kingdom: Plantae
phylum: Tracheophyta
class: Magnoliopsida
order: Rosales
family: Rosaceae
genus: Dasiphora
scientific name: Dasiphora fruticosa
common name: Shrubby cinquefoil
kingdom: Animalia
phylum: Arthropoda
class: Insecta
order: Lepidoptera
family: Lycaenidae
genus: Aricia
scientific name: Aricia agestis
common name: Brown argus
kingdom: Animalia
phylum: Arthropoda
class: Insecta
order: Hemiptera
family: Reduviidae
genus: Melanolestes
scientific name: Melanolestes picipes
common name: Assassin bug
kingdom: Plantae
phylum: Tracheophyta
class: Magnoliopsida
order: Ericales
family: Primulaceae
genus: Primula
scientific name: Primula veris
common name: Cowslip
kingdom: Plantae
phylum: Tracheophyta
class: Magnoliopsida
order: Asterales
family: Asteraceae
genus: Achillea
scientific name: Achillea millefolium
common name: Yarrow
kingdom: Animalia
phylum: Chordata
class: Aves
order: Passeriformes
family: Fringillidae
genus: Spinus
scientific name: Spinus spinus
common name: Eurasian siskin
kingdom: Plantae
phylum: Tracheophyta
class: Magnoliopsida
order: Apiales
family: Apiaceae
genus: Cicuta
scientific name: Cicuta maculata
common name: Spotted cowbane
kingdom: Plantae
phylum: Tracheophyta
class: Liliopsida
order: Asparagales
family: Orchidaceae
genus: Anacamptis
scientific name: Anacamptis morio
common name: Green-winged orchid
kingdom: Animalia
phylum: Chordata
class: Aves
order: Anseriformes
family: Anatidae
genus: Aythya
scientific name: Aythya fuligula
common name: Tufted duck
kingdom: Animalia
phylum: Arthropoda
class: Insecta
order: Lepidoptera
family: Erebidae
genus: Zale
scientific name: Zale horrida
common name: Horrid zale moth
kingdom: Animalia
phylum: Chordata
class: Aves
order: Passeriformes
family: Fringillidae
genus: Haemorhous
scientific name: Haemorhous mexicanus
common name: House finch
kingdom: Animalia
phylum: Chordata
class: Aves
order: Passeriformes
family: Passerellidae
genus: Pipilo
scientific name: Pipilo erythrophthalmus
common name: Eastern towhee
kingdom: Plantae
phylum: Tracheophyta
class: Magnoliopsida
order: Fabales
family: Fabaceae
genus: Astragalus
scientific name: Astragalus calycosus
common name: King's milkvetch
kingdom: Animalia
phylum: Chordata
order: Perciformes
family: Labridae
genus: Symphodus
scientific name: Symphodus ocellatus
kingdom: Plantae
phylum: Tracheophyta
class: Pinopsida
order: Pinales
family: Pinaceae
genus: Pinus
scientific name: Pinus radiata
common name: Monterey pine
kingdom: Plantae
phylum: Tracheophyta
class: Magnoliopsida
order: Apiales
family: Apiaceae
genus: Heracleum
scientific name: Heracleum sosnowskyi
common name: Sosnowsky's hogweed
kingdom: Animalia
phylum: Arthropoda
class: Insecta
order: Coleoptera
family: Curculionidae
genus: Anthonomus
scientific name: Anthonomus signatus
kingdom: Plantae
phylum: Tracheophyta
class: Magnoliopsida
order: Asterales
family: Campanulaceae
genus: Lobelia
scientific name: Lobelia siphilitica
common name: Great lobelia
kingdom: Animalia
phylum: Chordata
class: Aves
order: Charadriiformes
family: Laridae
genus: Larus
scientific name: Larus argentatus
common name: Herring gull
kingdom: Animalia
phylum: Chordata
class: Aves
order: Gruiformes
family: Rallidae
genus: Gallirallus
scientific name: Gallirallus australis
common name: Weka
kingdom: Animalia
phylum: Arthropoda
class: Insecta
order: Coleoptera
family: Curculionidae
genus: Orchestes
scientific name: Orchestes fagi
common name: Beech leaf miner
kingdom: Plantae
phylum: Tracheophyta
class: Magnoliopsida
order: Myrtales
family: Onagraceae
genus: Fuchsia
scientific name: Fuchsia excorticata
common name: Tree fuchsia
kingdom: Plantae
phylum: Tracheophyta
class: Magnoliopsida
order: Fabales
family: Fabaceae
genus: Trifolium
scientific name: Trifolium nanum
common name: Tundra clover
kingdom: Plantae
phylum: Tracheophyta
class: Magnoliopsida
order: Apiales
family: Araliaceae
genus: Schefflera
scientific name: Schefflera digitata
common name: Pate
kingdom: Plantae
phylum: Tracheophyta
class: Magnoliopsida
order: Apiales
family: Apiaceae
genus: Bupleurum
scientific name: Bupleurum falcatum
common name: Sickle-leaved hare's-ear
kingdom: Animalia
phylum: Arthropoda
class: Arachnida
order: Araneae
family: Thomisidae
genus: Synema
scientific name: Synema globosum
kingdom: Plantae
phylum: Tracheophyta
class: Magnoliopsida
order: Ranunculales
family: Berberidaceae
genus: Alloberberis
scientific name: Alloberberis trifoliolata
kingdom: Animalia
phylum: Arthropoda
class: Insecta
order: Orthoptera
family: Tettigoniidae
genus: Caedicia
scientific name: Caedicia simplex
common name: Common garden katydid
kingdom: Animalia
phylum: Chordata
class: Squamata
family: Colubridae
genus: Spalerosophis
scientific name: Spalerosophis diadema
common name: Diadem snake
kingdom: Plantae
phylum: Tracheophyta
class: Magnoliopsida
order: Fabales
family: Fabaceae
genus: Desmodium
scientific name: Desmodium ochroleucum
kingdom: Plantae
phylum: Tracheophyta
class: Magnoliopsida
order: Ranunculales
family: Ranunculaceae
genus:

---*---

__Exercise details__. Lay out every line of the records as a Markdown table with the columns Row and Line, numbering each row and leaving out blank lines.

__Output of the exercise__.
| Row | Line |
|---|---|
| 1 | kingdom: Plantae |
| 2 | phylum: Tracheophyta |
| 3 | class: Magnoliopsida |
| 4 | order: Rosales |
| 5 | family: Rosaceae |
| 6 | genus: Dasiphora |
| 7 | scientific name: Dasiphora fruticosa |
| 8 | common name: Shrubby cinquefoil |
| 9 | kingdom: Animalia |
| 10 | phylum: Arthropoda |
| 11 | class: Insecta |
| 12 | order: Lepidoptera |
| 13 | family: Lycaenidae |
| 14 | genus: Aricia |
| 15 | scientific name: Aricia agestis |
| 16 | common name: Brown argus |
| 17 | kingdom: Animalia |
| 18 | phylum: Arthropoda |
| 19 | class: Insecta |
| 20 | order: Hemiptera |
| 21 | family: Reduviidae |
| 22 | genus: Melanolestes |
| 23 | scientific name: Melanolestes picipes |
| 24 | common name: Assassin bug |
| 25 | kingdom: Plantae |
| 26 | phylum: Tracheophyta |
| 27 | class: Magnoliopsida |
| 28 | order: Ericales |
| 29 | family: Primulaceae |
| 30 | genus: Primula |
| 31 | scientific name: Primula veris |
| 32 | common name: Cowslip |
| 33 | kingdom: Plantae |
| 34 | phylum: Tracheophyta |
| 35 | class: Magnoliopsida |
| 36 | order: Asterales |
| 37 | family: Asteraceae |
| 38 | genus: Achillea |
| 39 | scientific name: Achillea millefolium |
| 40 | common name: Yarrow |
| 41 | kingdom: Animalia |
| 42 | phylum: Chordata |
| 43 | class: Aves |
| 44 | order: Passeriformes |
| 45 | family: Fringillidae |
| 46 | genus: Spinus |
| 47 | scientific name: Spinus spinus |
| 48 | common name: Eurasian siskin |
| 49 | kingdom: Plantae |
| 50 | phylum: Tracheophyta |
| 51 | class: Magnoliopsida |
| 52 | order: Apiales |
| 53 | family: Apiaceae |
| 54 | genus: Cicuta |
| 55 | scientific name: Cicuta maculata |
| 56 | common name: Spotted cowbane |
| 57 | kingdom: Plantae |
| 58 | phylum: Tracheophyta |
| 59 | class: Liliopsida |
| 60 | order: Asparagales |
| 61 | family: Orchidaceae |
| 62 | genus: Anacamptis |
| 63 | scientific name: Anacamptis morio |
| 64 | common name: Green-winged orchid |
| 65 | kingdom: Animalia |
| 66 | phylum: Chordata |
| 67 | class: Aves |
| 68 | order: Anseriformes |
| 69 | family: Anatidae |
| 70 | genus: Aythya |
| 71 | scientific name: Aythya fuligula |
| 72 | common name: Tufted duck |
| 73 | kingdom: Animalia |
| 74 | phylum: Arthropoda |
| 75 | class: Insecta |
| 76 | order: Lepidoptera |
| 77 | family: Erebidae |
| 78 | genus: Zale |
| 79 | scientific name: Zale horrida |
| 80 | common name: Horrid zale moth |
| 81 | kingdom: Animalia |
| 82 | phylum: Chordata |
| 83 | class: Aves |
| 84 | order: Passeriformes |
| 85 | family: Fringillidae |
| 86 | genus: Haemorhous |
| 87 | scientific name: Haemorhous mexicanus |
| 88 | common name: House finch |
| 89 | kingdom: Animalia |
| 90 | phylum: Chordata |
| 91 | class: Aves |
| 92 | order: Passeriformes |
| 93 | family: Passerellidae |
| 94 | genus: Pipilo |
| 95 | scientific name: Pipilo erythrophthalmus |
| 96 | common name: Eastern towhee |
| 97 | kingdom: Plantae |
| 98 | phylum: Tracheophyta |
| 99 | class: Magnoliopsida |
| 100 | order: Fabales |
| 101 | family: Fabaceae |
| 102 | genus: Astragalus |
| 103 | scientific name: Astragalus calycosus |
| 104 | common name: King's milkvetch |
| 105 | kingdom: Animalia |
| 106 | phylum: Chordata |
| 107 | order: Perciformes |
| 108 | family: Labridae |
| 109 | genus: Symphodus |
| 110 | scientific name: Symphodus ocellatus |
| 111 | kingdom: Plantae |
| 112 | phylum: Tracheophyta |
| 113 | class: Pinopsida |
| 114 | order: Pinales |
| 115 | family: Pinaceae |
| 116 | genus: Pinus |
| 117 | scientific name: Pinus radiata |
| 118 | common name: Monterey pine |
| 119 | kingdom: Plantae |
| 120 | phylum: Tracheophyta |
| 121 | class: Magnoliopsida |
| 122 | order: Apiales |
| 123 | family: Apiaceae |
| 124 | genus: Heracleum |
| 125 | scientific name: Heracleum sosnowskyi |
| 126 | common name: Sosnowsky's hogweed |
| 127 | kingdom: Animalia |
| 128 | phylum: Arthropoda |
| 129 | class: Insecta |
| 130 | order: Coleoptera |
| 131 | family: Curculionidae |
| 132 | genus: Anthonomus |
| 133 | scientific name: Anthonomus signatus |
| 134 | kingdom: Plantae |
| 135 | phylum: Tracheophyta |
| 136 | class: Magnoliopsida |
| 137 | order: Asterales |
| 138 | family: Campanulaceae |
| 139 | genus: Lobelia |
| 140 | scientific name: Lobelia siphilitica |
| 141 | common name: Great lobelia |
| 142 | kingdom: Animalia |
| 143 | phylum: Chordata |
| 144 | class: Aves |
| 145 | order: Charadriiformes |
| 146 | family: Laridae |
| 147 | genus: Larus |
| 148 | scientific name: Larus argentatus |
| 149 | common name: Herring gull |
| 150 | kingdom: Animalia |
| 151 | phylum: Chordata |
| 152 | class: Aves |
| 153 | order: Gruiformes |
| 154 | family: Rallidae |
| 155 | genus: Gallirallus |
| 156 | scientific name: Gallirallus australis |
| 157 | common name: Weka |
| 158 | kingdom: Animalia |
| 159 | phylum: Arthropoda |
| 160 | class: Insecta |
| 161 | order: Coleoptera |
| 162 | family: Curculionidae |
| 163 | genus: Orchestes |
| 164 | scientific name: Orchestes fagi |
| 165 | common name: Beech leaf miner |
| 166 | kingdom: Plantae |
| 167 | phylum: Tracheophyta |
| 168 | class: Magnoliopsida |
| 169 | order: Myrtales |
| 170 | family: Onagraceae |
| 171 | genus: Fuchsia |
| 172 | scientific name: Fuchsia excorticata |
| 173 | common name: Tree fuchsia |
| 174 | kingdom: Plantae |
| 175 | phylum: Tracheophyta |
| 176 | class: Magnoliopsida |
| 177 | order: Fabales |
| 178 | family: Fabaceae |
| 179 | genus: Trifolium |
| 180 | scientific name: Trifolium nanum |
| 181 | common name: Tundra clover |
| 182 | kingdom: Plantae |
| 183 | phylum: Tracheophyta |
| 184 | class: Magnoliopsida |
| 185 | order: Apiales |
| 186 | family: Araliaceae |
| 187 | genus: Schefflera |
| 188 | scientific name: Schefflera digitata |
| 189 | common name: Pate |
| 190 | kingdom: Plantae |
| 191 | phylum: Tracheophyta |
| 192 | class: Magnoliopsida |
| 193 | order: Apiales |
| 194 | family: Apiaceae |
| 195 | genus: Bupleurum |
| 196 | scientific name: Bupleurum falcatum |
| 197 | common name: Sickle-leaved hare's-ear |
| 198 | kingdom: Animalia |
| 199 | phylum: Arthropoda |
| 200 | class: Arachnida |
| 201 | order: Araneae |
| 202 | family: Thomisidae |
| 203 | genus: Synema |
| 204 | scientific name: Synema globosum |
| 205 | kingdom: Plantae |
| 206 | phylum: Tracheophyta |
| 207 | class: Magnoliopsida |
| 208 | order: Ranunculales |
| 209 | family: Berberidaceae |
| 210 | genus: Alloberberis |
| 211 | scientific name: Alloberberis trifoliolata |
| 212 | kingdom: Animalia |
| 213 | phylum: Arthropoda |
| 214 | class: Insecta |
| 215 | order: Orthoptera |
| 216 | family: Tettigoniidae |
| 217 | genus: Caedicia |
| 218 | scientific name: Caedicia simplex |
| 219 | common name: Common garden katydid |
| 220 | kingdom: Animalia |
| 221 | phylum: Chordata |
| 222 | class: Squamata |
| 223 | family: Colubridae |
| 224 | genus: Spalerosophis |
| 225 | scientific name: Spalerosophis diadema |
| 226 | common name: Diadem snake |
| 227 | kingdom: Plantae |
| 228 | phylum: Tracheophyta |
| 229 | class: Magnoliopsida |
| 230 | order: Fabales |
| 231 | family: Fabaceae |
| 232 | genus: Desmodium |
| 233 | scientific name: Desmodium ochroleucum |
| 234 | kingdom: Plantae |
| 235 | phylum: Tracheophyta |
| 236 | class: Magnoliopsida |
| 237 | order: Ranunculales |
| 238 | family: Ranunculaceae |
| 239 | genus: |